作為文化期刊編輯,關注其他期刊,是很自然的一個動作,我們編輯部就經(jīng)常在私下或編輯會上交流其他期刊的經(jīng)典欄目、新欄目和文化活動的可取之處,我們的一些新欄目就是在這樣的交流中誕生的。與公開亮相的期刊欄目、期刊活動等不同,期刊編輯往往進入不了讀者的視野,甚至我們這些同行也很少關注對方,除非通過一些學術文化活動“互加好友”。我們在日常的編刊工作中需要“參考”其他的期刊,同樣,編輯自己的成長也需要“參考”同行。比如我們專欄“第七代批評家訪談系列”的主持人、青年學人、《大家》雜志主編周明全老師,就是我們編輯部幾位青年編輯一直關注的同行之一,我們在聊天中經(jīng)常會提到他。周老師熱心組織學術訪談,在學院之外堅持做文學批評,致力于重振《大家》雜志“當年雄風”,這些“公私兼顧”的文化實踐,對于編輯同行,就是一個最佳的“參考對象”。
本期,周老師的訪談對象是青年學人、《思南文學選刊》副主編兼《上海文化》編輯黃德海老師。黃德海老師和他的幾位同事張定浩、木葉、方巖等,同樣是學者型編輯,《思南文學選刊》《上海文化》也是我們編輯部訂閱和日常傳閱的主要期刊。黃德海老師近幾年的重要作品,我基本都會購買閱讀,無形中,黃老師成了我近幾年重要的“參考對象”之一。周老師這次對黃老師的多個提問,與我在閱讀和關注黃老師過程中的一些感受相近,因此,編校過程就成了解惑過程,成了一種間接的對話過程。在訪談中,周老師的提問與黃老師的回答,不時引起我的共鳴。
黃老師個人的閱讀與寫作近來由現(xiàn)當代轉向古典,這樣的轉變在學院內是很少見的,在黃老師這樣的學院外學人中,也是不太多的。黃老師在回應這種轉向時說:“這本來就是一件事,都是為了認識人心和人生而進行寫作。當代文學批評植根于現(xiàn)場,寫關于古典的隨筆也是植根于現(xiàn)場,離開活生生的時代,任何經(jīng)典都只剩下了紙面上的意義……”作為編輯,我們對這樣能古今兼通的學人特別感興趣,也希望在雜志上盡量多地為這樣的寫作提供發(fā)表機會,讓古典走進現(xiàn)代。

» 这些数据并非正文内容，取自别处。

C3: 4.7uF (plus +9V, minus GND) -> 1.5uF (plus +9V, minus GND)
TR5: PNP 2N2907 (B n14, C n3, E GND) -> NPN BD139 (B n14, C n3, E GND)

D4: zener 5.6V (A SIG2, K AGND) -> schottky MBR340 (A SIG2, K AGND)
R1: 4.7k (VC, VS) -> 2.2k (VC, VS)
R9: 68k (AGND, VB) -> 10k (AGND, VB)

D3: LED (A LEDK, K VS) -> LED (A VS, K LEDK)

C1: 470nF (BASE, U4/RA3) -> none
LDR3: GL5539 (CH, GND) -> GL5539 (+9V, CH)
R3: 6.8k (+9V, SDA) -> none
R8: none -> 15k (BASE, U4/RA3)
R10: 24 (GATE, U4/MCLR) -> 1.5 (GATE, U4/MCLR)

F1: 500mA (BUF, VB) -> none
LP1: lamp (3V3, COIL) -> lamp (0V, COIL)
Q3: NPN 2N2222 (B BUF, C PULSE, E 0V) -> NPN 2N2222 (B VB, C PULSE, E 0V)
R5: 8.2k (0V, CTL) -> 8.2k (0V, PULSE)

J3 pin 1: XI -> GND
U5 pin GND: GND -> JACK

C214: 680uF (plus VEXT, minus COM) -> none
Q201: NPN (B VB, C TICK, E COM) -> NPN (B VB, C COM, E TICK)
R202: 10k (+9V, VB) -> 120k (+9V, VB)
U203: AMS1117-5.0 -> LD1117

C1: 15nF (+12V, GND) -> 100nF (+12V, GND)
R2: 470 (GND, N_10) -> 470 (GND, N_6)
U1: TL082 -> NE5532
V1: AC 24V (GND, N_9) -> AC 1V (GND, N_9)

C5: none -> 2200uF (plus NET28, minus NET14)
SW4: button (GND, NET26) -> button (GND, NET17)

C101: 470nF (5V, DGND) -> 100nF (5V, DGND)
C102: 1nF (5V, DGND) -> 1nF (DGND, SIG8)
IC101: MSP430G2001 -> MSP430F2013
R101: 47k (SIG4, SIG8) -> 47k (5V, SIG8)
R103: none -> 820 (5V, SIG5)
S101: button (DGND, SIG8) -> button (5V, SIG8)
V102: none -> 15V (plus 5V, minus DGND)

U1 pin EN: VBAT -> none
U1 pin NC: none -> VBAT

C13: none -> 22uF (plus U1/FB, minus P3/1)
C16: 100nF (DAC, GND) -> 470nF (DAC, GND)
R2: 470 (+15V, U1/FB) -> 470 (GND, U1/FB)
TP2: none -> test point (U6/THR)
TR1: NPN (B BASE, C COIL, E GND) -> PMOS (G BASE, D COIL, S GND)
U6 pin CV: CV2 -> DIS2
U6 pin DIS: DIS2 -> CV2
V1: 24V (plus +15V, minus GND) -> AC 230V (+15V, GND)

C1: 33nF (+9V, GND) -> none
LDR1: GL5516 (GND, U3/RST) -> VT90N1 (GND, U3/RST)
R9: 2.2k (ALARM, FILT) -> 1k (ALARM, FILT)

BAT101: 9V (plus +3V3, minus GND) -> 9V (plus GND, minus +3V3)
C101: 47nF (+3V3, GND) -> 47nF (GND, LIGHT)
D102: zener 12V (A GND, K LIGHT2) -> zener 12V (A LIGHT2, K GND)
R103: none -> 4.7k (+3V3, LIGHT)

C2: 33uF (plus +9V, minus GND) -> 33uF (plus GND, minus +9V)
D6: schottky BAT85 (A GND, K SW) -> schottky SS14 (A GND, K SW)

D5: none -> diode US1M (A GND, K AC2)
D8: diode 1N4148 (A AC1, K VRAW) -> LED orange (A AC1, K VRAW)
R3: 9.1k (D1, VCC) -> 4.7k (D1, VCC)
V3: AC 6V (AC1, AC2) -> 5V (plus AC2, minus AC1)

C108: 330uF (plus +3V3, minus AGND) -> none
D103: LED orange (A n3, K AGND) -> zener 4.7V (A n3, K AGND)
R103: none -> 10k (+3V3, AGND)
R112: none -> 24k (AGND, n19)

在回答《思南文學選刊》為何要超出傳統(tǒng)文學的標準時,黃老師這樣回答說:“就是想試著恢復文學跟更廣大的世界的聯(lián)系,也恢復文學本身龐大豐富的血脈。如果越來越局限在現(xiàn)代學術分工之內,文學勢必變得越來越狹窄,把很多原本相關的思想資源排除在外。”其實,《思南文學選刊》的思路與我們近年來突破文學,把史學、哲學等經(jīng)典文本納入我們的“欣賞”范疇是相通的。
周老師、黃老師等學者型編輯的個人閱讀寫作與編刊辦刊高度契合,是一種理想的文化生活。有一次接受訪談,周明全老師寄希望于年輕人“做好自己本職工作時,還是要有自己心靈的事業(yè)”。在我看來,周老師他們是把編刊辦刊和自己的閱讀寫作都當成“心靈的事業(yè)”。作為編輯同行,我對于他們的這種文化生活,“雖不能至,然心向往之”。